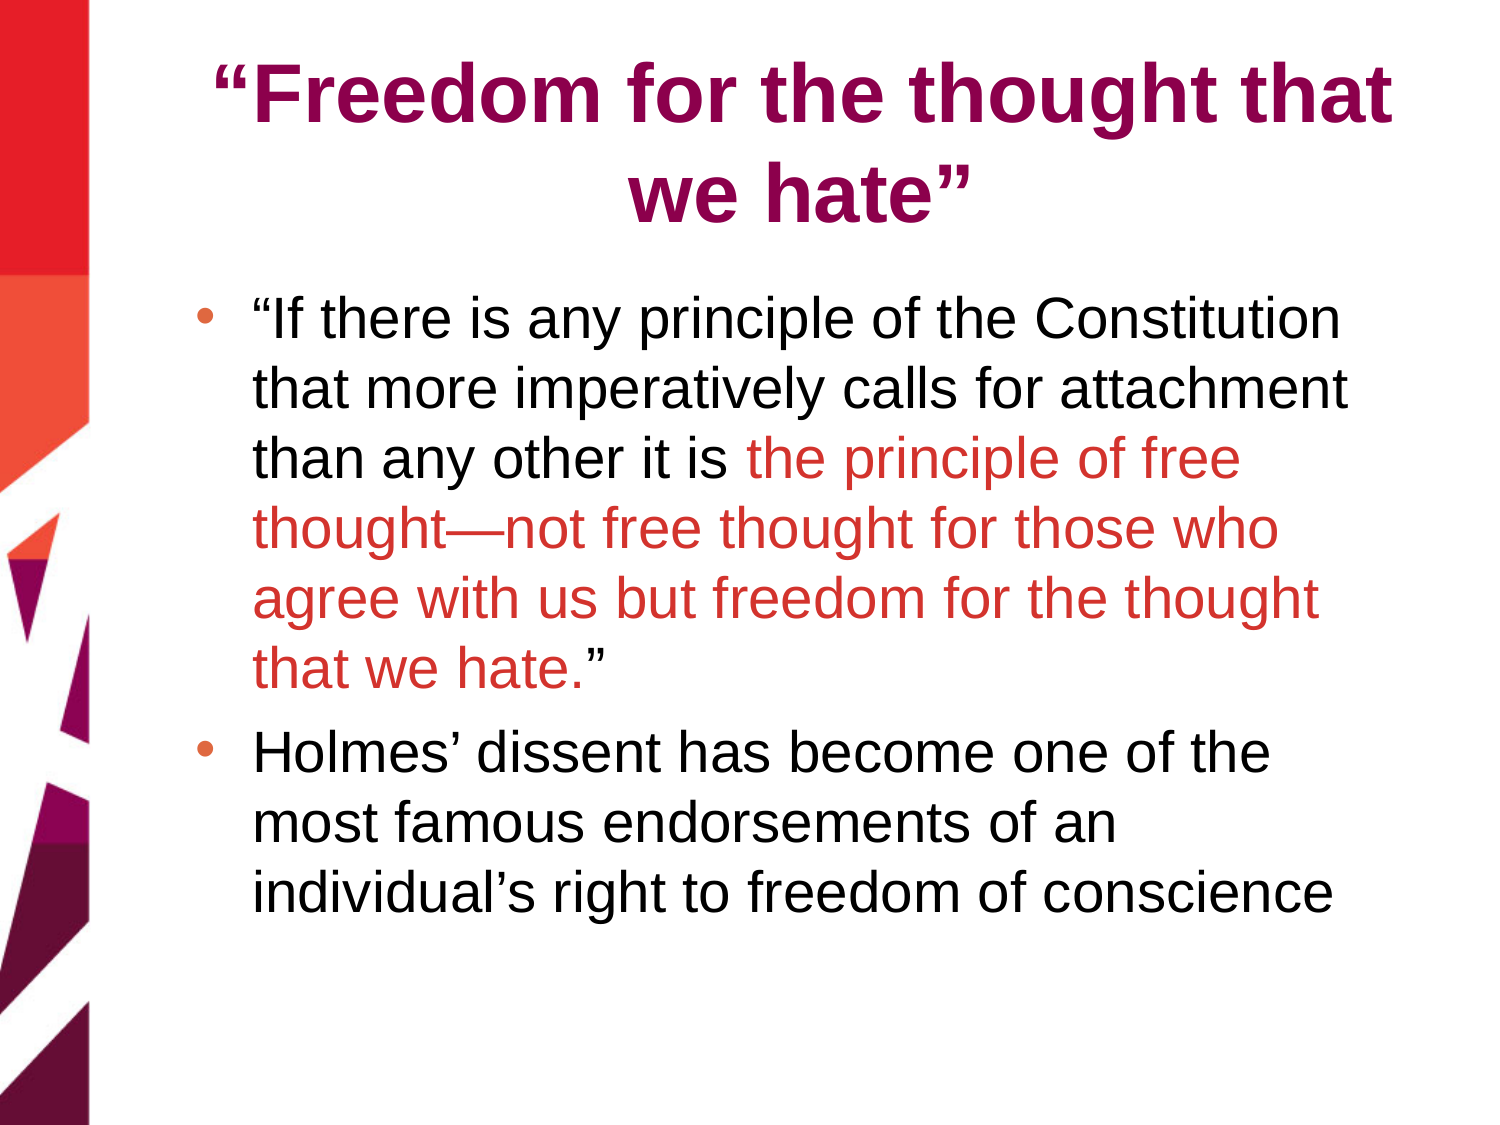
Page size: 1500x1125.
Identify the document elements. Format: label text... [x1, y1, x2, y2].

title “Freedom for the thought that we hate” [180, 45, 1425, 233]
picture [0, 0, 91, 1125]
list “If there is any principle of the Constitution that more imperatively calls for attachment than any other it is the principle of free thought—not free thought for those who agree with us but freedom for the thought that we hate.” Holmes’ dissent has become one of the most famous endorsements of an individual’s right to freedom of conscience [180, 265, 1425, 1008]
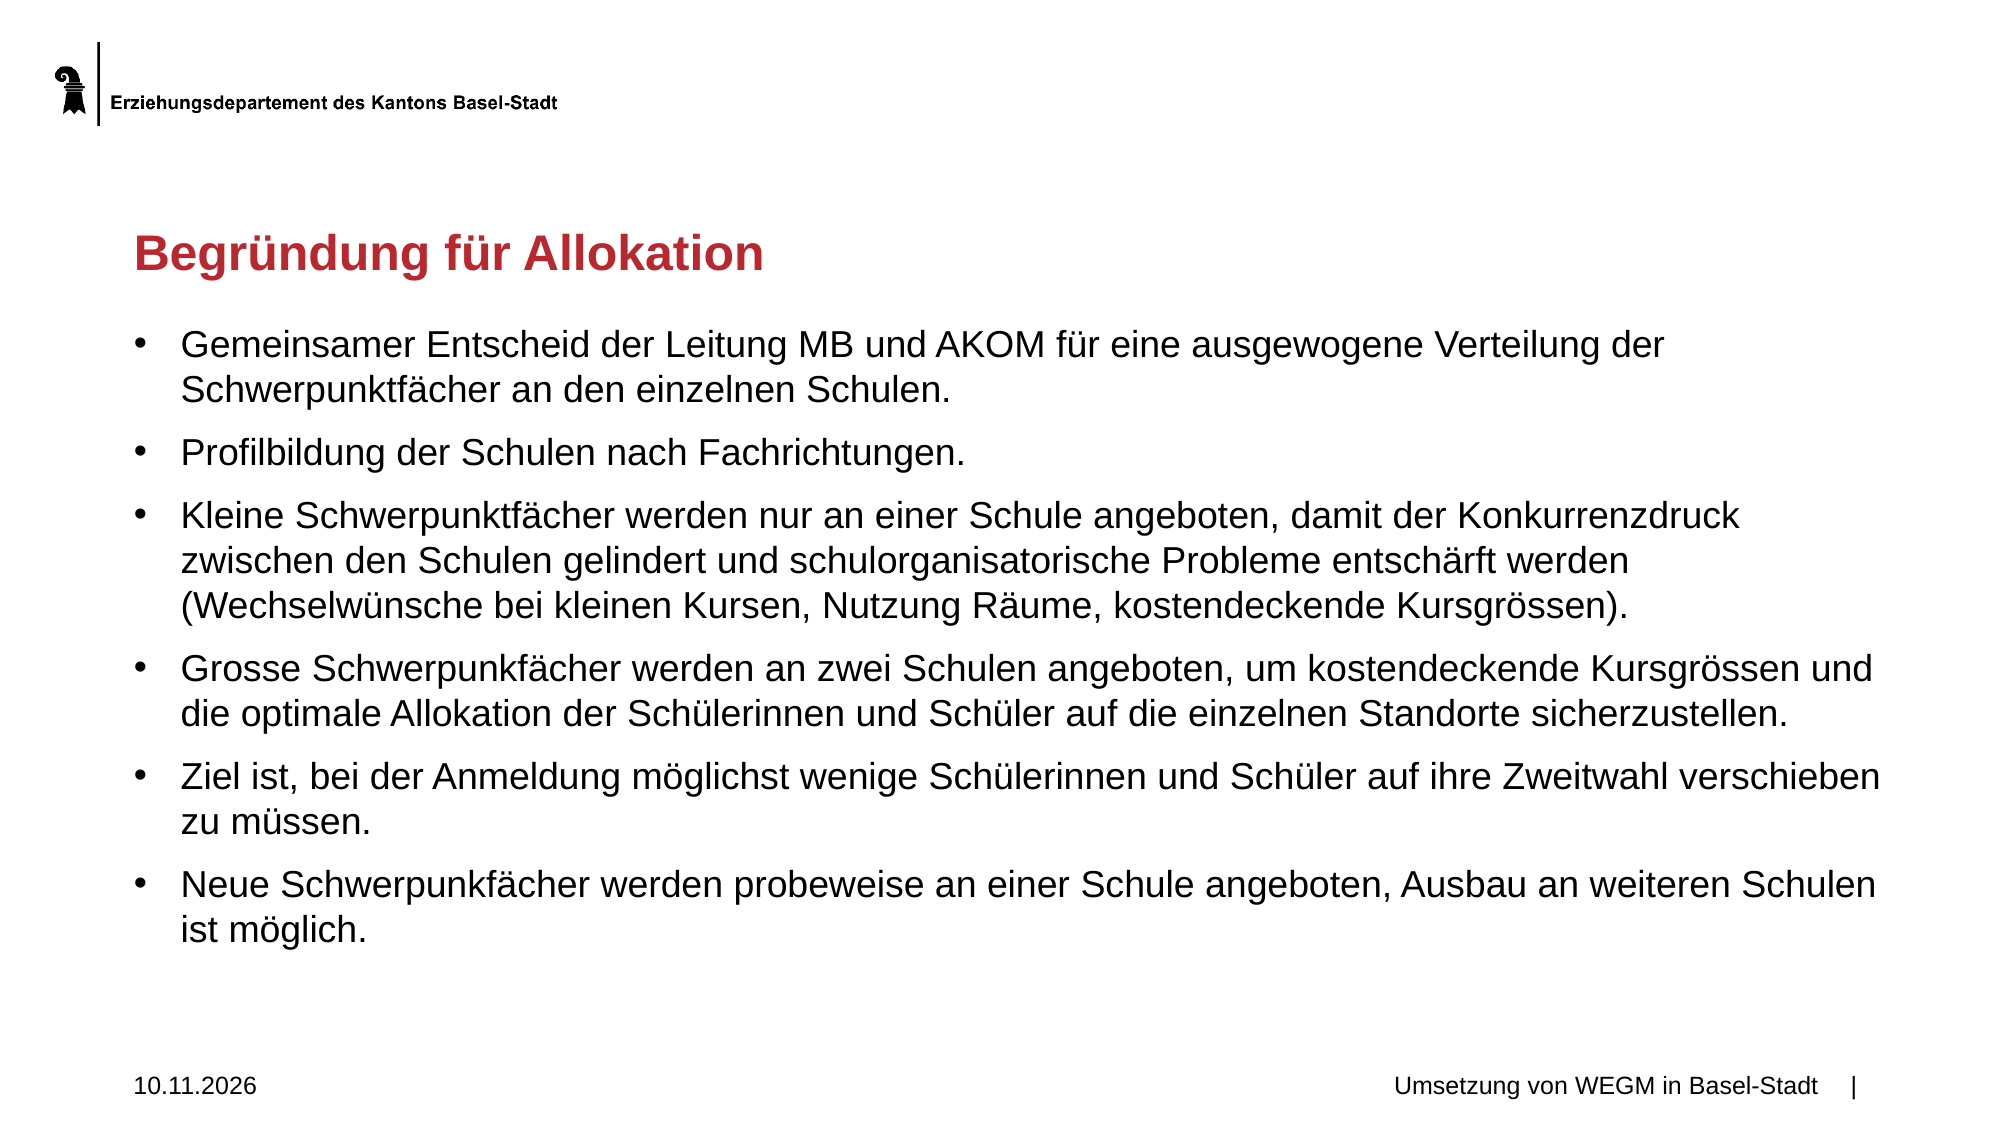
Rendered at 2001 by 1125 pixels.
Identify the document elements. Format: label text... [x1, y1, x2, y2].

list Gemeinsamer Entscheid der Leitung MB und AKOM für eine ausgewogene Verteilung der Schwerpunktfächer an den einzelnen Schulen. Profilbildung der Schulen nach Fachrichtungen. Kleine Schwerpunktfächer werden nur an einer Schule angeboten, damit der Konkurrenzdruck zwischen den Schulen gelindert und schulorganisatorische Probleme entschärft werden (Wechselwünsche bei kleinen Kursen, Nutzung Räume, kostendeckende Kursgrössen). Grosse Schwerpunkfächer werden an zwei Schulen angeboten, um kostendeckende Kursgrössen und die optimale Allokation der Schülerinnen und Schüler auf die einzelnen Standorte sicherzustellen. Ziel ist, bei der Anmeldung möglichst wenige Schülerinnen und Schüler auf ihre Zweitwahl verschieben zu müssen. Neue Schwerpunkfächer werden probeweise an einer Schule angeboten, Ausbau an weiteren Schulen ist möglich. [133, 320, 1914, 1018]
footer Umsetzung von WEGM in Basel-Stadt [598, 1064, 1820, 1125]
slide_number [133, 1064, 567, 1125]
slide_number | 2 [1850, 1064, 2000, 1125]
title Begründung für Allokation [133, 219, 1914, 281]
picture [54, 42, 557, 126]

- _Your objective_
Your copy of the entries above must be exact and must not include pictures.

- _Expected answer_
Page size: 1500x1125.
Identify the document elements. Format: label text... [x1, y1, x2, y2].

title “Freedom for the thought that we hate” [180, 45, 1425, 233]
picture [0, 0, 91, 1125]
list “If there is any principle of the Constitution that more imperatively calls for attachment than any other it is the principle of free thought—not free thought for those who agree with us but freedom for the thought that we hate.” Holmes’ dissent has become one of the most famous endorsements of an individual’s right to freedom of conscience [180, 265, 1425, 1008]
Rendered at 2001 by 1125 pixels.
Identify the document elements. Format: label text... [x1, y1, x2, y2].

list Gemeinsamer Entscheid der Leitung MB und AKOM für eine ausgewogene Verteilung der Schwerpunktfächer an den einzelnen Schulen. Profilbildung der Schulen nach Fachrichtungen. Kleine Schwerpunktfächer werden nur an einer Schule angeboten, damit der Konkurrenzdruck zwischen den Schulen gelindert und schulorganisatorische Probleme entschärft werden (Wechselwünsche bei kleinen Kursen, Nutzung Räume, kostendeckende Kursgrössen). Grosse Schwerpunkfächer werden an zwei Schulen angeboten, um kostendeckende Kursgrössen und die optimale Allokation der Schülerinnen und Schüler auf die einzelnen Standorte sicherzustellen. Ziel ist, bei der Anmeldung möglichst wenige Schülerinnen und Schüler auf ihre Zweitwahl verschieben zu müssen. Neue Schwerpunkfächer werden probeweise an einer Schule angeboten, Ausbau an weiteren Schulen ist möglich. [133, 320, 1914, 1018]
footer Umsetzung von WEGM in Basel-Stadt [598, 1064, 1820, 1125]
slide_number [133, 1064, 567, 1125]
slide_number | 2 [1850, 1064, 2000, 1125]
title Begründung für Allokation [133, 219, 1914, 281]
picture [54, 42, 557, 126]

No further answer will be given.